4) Yep, the intent is to make the octave "pitch wiggle" rather than introduce any repeats.  I could probably achieve the same result using some modulated all-pass stages, but two things recommend the approach I'm taking.  One is that the board is already etched, stuffed, and functional.  The other is that the minimum delay achievable with a PT2399 is long enough to avoid cancellations resulting from simple phase changes.

garcho

#11
Quote3) The Green Ringer can yield very decent octaving if one does two things: increase the gain of the driver stage before the phase-splitter, and stick a diode pair on the output to hold the amplitude constant and allow the octave to "bloom".
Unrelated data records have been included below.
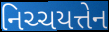
નિચ્ચયત્તેન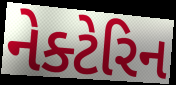
નેક્ટેરિન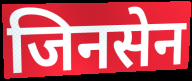
जिनसेन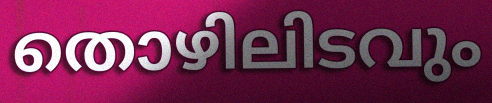
തൊഴിലിടവും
I didn't mean to imply that some kind of octave up effect is technically impossible. My point is that clean octave up, in the sense that what comes out sounds like what goes in but an octave higher, doesn't really exist in the analog DIY world. Sure, if you do everything right, tweak whatever in some specific way, and only play single notes one at a time with no cross over between notes (as in playing on a single string), never playing chords, never playing even double stops, never letting any open strings ring out at all, only playing above the 12th fret, tone knob all the way down, sure, it sounds like "pretty good" octave up. How often do you play guitar like that? I feel like this is a major distinction from digital octave up, which basically behaves in a intuitive way, without all the stipulations. A Green Ringer is not a substitute for a digital octave pedal. Is that such a controversial opinion? My point is that when DIY guitar pedal peeps say "octave pedal" they often mean of the fuzz variety, again is that controversial? A fuzz octave is something to think about in terms of before or after a PT2399 circuit, where as a digital octave up probably wouldn't make much difference before or after. Wasn't that the question?
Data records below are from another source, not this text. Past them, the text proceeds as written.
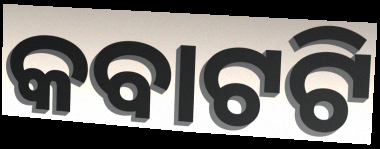
କବାଟଟି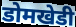
डोमखेडी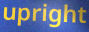
upright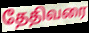
தேதிவரைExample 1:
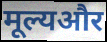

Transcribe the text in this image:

मूल्यऔर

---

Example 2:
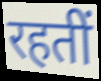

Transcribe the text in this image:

रहतीं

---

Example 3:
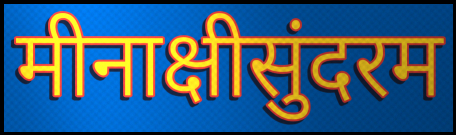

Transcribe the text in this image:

मीनाक्षीसुंदरम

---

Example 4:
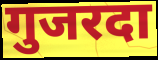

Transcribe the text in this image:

गुजरदा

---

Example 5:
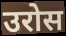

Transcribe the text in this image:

उरोस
QuoteThe Tentacle IS a Green Ringer.

I didn't do my due diligence in looking at the schematic, which I would have recognized right away as a Green Ringer, something I've built a number of times. Here is what EQD said about it, which is why I said what I said earlier: "It is the very same octave from our beloved Hoof Reaper pedal", very much a fuzz pedal. Did they smash a Green Ringer and a fuzz together for that one? I guess. I just watched a few demos of the Tentacle, color me unimpressed. And if that's anyone's idea of "clean octave up", I don't know what to say.
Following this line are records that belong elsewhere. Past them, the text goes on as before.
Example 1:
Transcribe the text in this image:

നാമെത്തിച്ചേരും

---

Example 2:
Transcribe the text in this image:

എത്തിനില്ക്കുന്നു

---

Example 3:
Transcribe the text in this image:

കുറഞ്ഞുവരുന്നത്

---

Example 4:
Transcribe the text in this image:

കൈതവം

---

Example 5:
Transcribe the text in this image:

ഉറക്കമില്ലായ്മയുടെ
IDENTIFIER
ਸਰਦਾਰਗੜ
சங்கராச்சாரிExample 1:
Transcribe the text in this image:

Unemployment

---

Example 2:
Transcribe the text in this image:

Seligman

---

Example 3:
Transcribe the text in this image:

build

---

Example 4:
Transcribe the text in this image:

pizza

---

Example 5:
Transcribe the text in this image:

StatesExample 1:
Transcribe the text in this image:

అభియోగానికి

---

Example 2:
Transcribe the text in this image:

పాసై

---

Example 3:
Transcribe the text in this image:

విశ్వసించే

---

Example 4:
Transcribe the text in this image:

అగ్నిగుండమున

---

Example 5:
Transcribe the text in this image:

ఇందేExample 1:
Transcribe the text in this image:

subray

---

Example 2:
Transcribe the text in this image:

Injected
Anyway, carry on gentlemen, sorry to derail the OP
  • SUPPORTER
"...and weird on top!"

iainpunk

QuoteI didn't do my due diligence in looking at the schematic, which I would have recognized right away as a Green Ringer, something I've built a number of times. Here is what EQD said about it, which is why I said what I said earlier: "It is the very same octave from our beloved Hoof Reaper pedal", very much a fuzz pedal. Did they smash a Green Ringer and a fuzz together for that one? I guess. I just watched a few demos of the Tentacle, color me unimpressed. And if that's anyone's idea of "clean octave up", I don't know what to say.
no its a separate foot switch, and can be activated separately, without fuzz being active.
its in front of the other two fuzzes in the same pedal.

cheers, Iain
friendly reminder: all holes are positive and have negative weight, despite not being there.

cheers

Mark Hammer

No harm done, Gary.  I hope my own post didn't sound angry or indignant.  FWIW, I completely agree with respect to analog vs digital octaving.  Two entirely different beasts.

The Tentacle and the Green Ringer it clones, suffer from the same flaw, which is the non-inclusion of any sensitivity adjustment.  Keep in mind the original GR was an extruded aluminum box that plugged directly into your guitar.  So it only had an on-off toggle and no other adjustment.  Dan took a wild stab at how much gain the driver stage needed, and I suppose it worked for some folks and not for others.  When I make one - and I think I've made 5 or more - I include variable gain on the driver stage to be able to suit the input signal.  It's by no means a "clean" sound, but it is simple, compact, and since it is more or less a "fuzz", it will sustain in a manner that lets the octave emerge after the initial clean transient.....with some pitch wiggle.